Ayşegül Yüksel

Sevda Şener Sahnesi açıldı

10 Mayıs 2022 Salı

Sahnelerin Muhsin Ertuğrul gibi, Haldun Taner gibi tiyatro devlerinin adını taşıması özel bir coşku kaynağıdır. Kadıköy’deki Müze Gazhane’nin içinde yer alan Büyük Sahne’ye dün (9 Mayıs) Sevda Şener Sahnesi adının verilmesiyle benzer bir coşku yaşandı.

Etkinlik, 2014’te yitirdiğimiz “hocaların hocası” Prof. Dr. Sevda Şener’in anısına saygı duruşu olarak, İBBŞT’nin 36 yıldır düzenlediği geleneksel Genç Günler’in başladığı tarihe denk getirildi. Amatör oyuncuların ve üniversite öğrencilerinin katıldığı bu özel günün çağrılı konuşmacıları Sevda Şener’in öğrencilerinden iki yazın ve tiyatro ustası Murathan Mungan ile Özen Yula’ydı.

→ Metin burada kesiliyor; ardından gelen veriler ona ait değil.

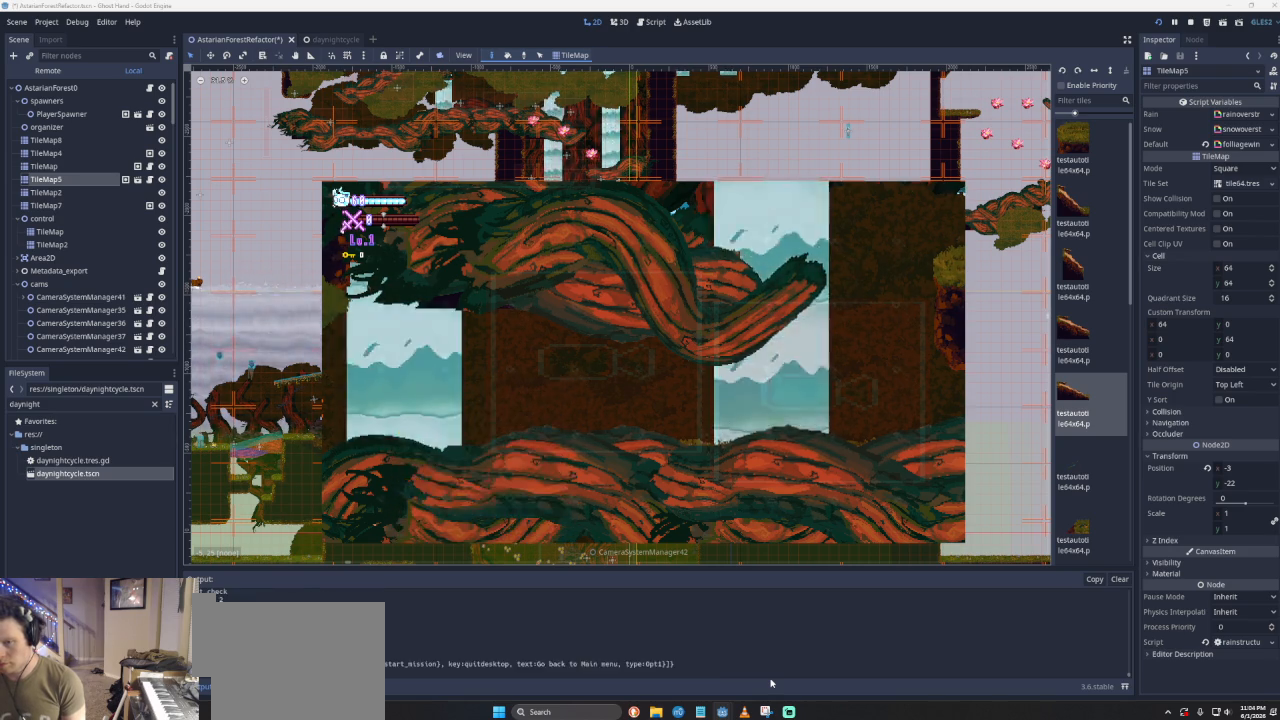
{"buttons": [], "left_stick": "center", "events": [[33, "SQUARE", "down"], [133, "SQUARE", "up"]]}
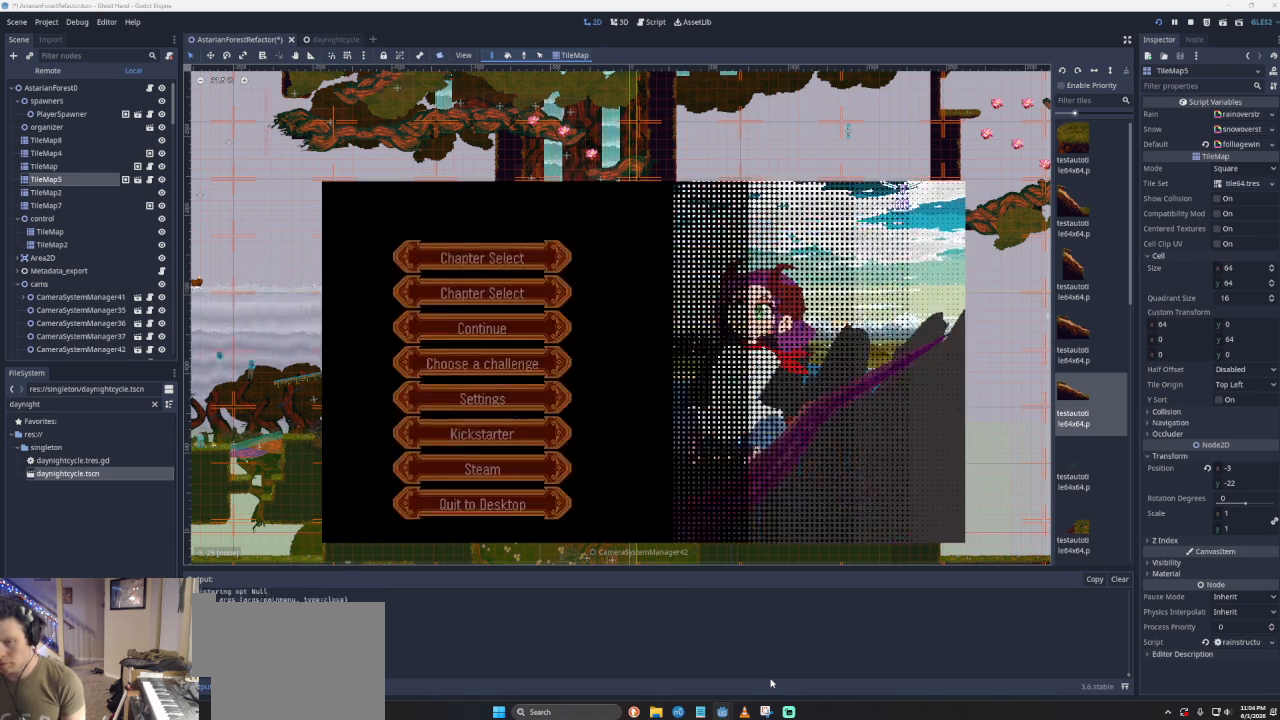
{"buttons": [], "left_stick": "center", "events": [[333, "SQUARE", "down"], [467, "SQUARE", "up"]]}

Bir yandan Muhsin Ertuğrul ve Haldun Taner’le aynı onuru paylaşan, öte yandan, aralarında Mungan ve Yula’nın da bulunduğu öğrencilerin sevgi çemberiyle sarılan Sevda Şener’in neden tiyatromuzun devleri arasında yer aldığını “Sahneden” köşesinde birçok kez anlatmışımdır. Bu yazıda yukarda adı geçen tiyatro insanlarına ilişkin anılardan yola çıkıyorum.

Prof. Dr. Sevda Şener çocukluğunun bir bölümünü Kadıköy’de geçirmişti. Daha sonra babasının görev yerlerindeki çeşitli okullarda okumuş, üniversite diplomasını Dil ve Tarih-Coğrafya Fakültesi’nin İngiliz Dili ve Edebiyatı Kürsüsü’nden almıştı. Ardından da evlenmişti. 

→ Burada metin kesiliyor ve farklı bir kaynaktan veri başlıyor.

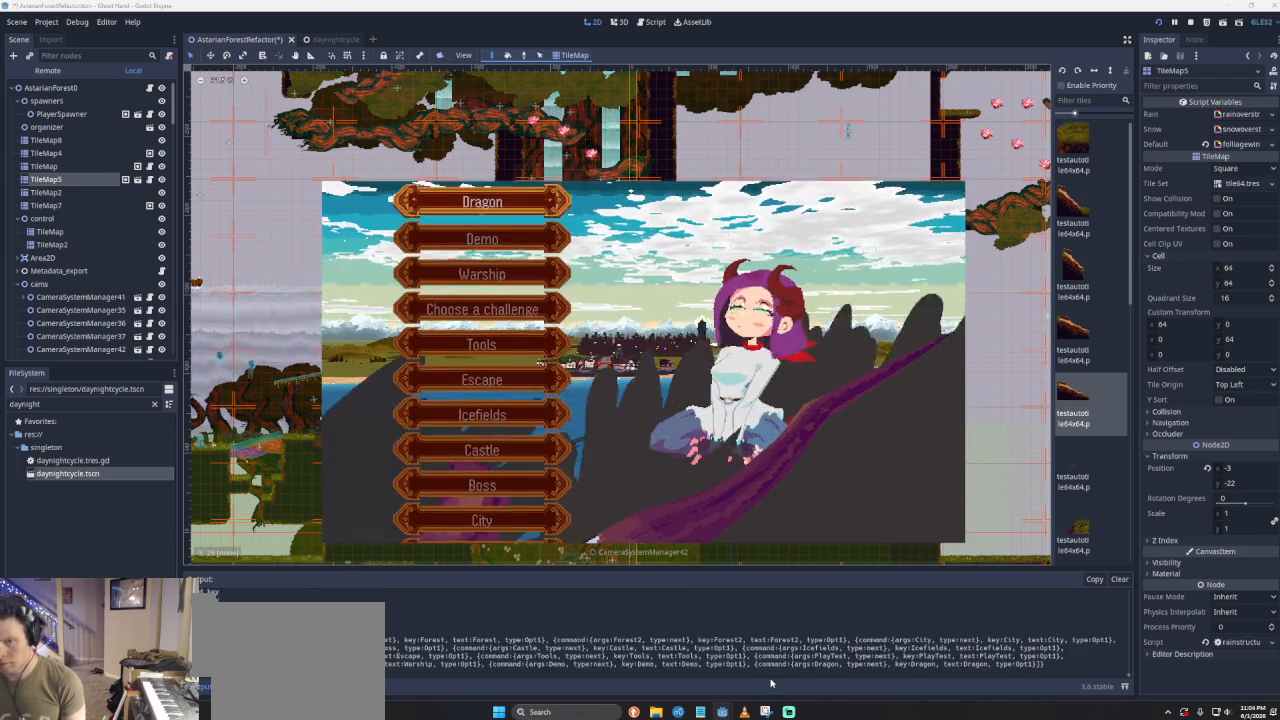
{"buttons": ["DPAD_DOWN"], "left_stick": "center", "events": [[133, "DPAD_UP", "down"], [267, "DPAD_UP", "up"], [300, "SQUARE", "down"], [433, "SQUARE", "up"], [467, "DPAD_DOWN", "down"]]}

Muhsin Ertuğrul’un önerileri ve desteğiyle 1958’de DTCF bünyesinde açılan Tiyatro Araştırmaları Enstitüsü ülkemizde tiyatro biliminin ilk ışıklarının yakıldığı kuruluştur. Ertuğrul yabancı üniversitelerde verilen tiyatro eğitimini incelemiş, bu konuda yazılar yazarak kamuoyu oluşturmuştu. Böylece kurulan enstitünün ilk asistanı olması için, DTCF’deki eski hocalarının yakından tanıdığı ve çok beğendiği Sevda çağrıldı. 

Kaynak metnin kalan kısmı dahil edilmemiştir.